Switch every "pose" to "view" in all of the items, and write their lines out again with nothing else changed. Leave the pictures out.
== DATA LISTING
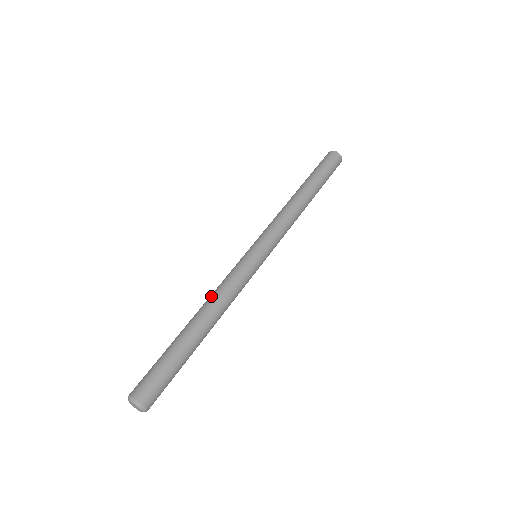
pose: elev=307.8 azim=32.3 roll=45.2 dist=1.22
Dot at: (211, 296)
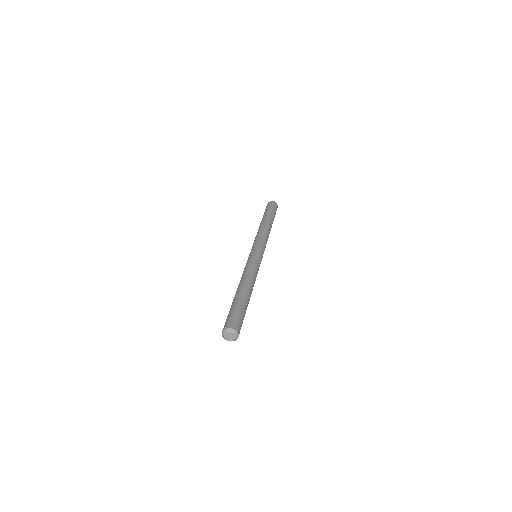
Dot at: (241, 277)
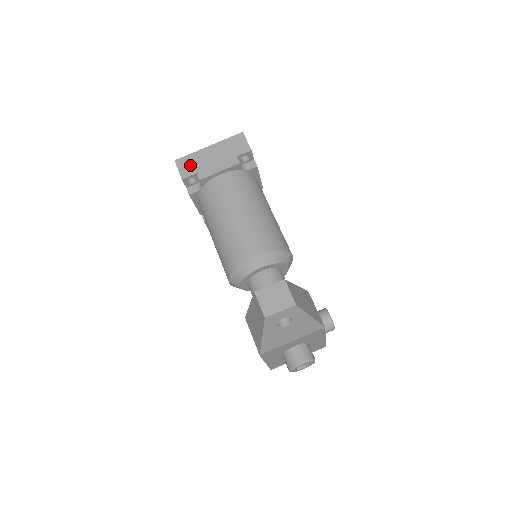
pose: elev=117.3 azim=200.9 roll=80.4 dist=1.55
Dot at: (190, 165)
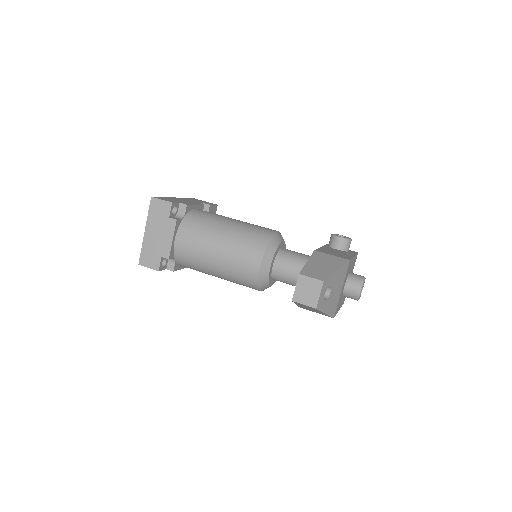
Dot at: (151, 257)
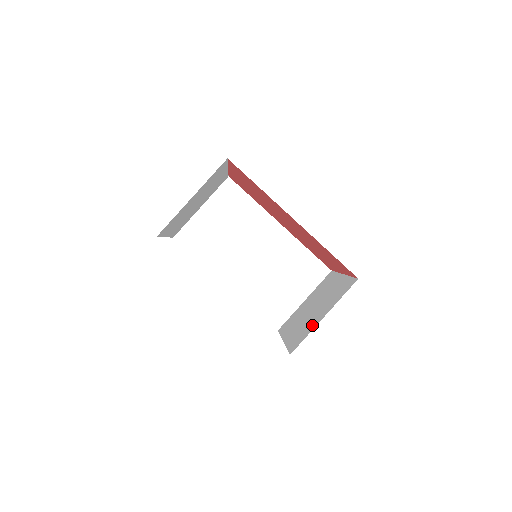
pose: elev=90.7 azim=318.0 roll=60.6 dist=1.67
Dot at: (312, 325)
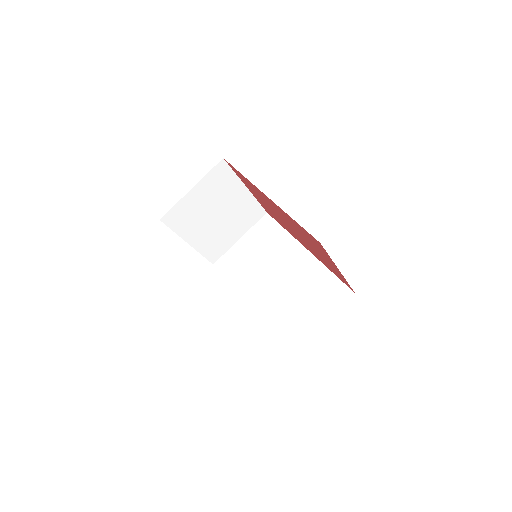
Dot at: occluded
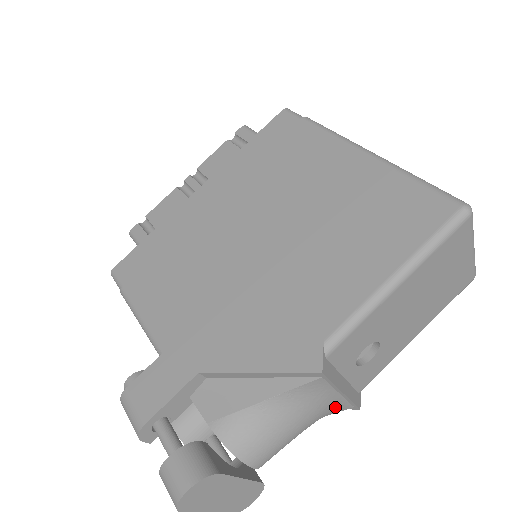
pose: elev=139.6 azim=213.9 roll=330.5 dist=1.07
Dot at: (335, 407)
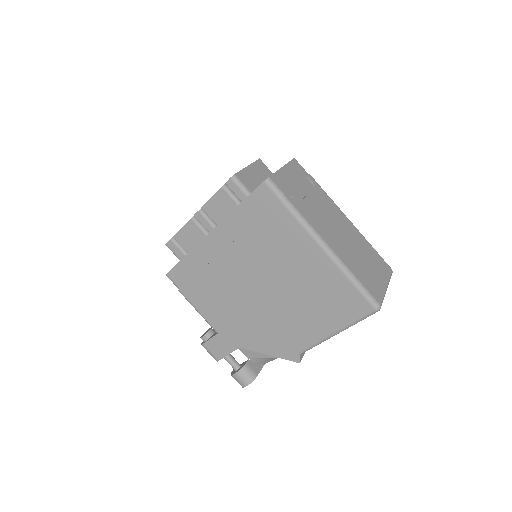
====
- **THE RESULT**
view: elev=307.8 azim=32.3 roll=45.2 dist=1.22
Dot at: (211, 296)
Dot at: (241, 277)
view: elev=117.3 azim=200.9 roll=80.4 dist=1.55
Dot at: (190, 165)
Dot at: (151, 257)
view: elev=90.7 azim=318.0 roll=60.6 dist=1.67
Dot at: (312, 325)
Dot at: occluded
view: elev=139.6 azim=213.9 roll=330.5 dist=1.07
Dot at: (335, 407)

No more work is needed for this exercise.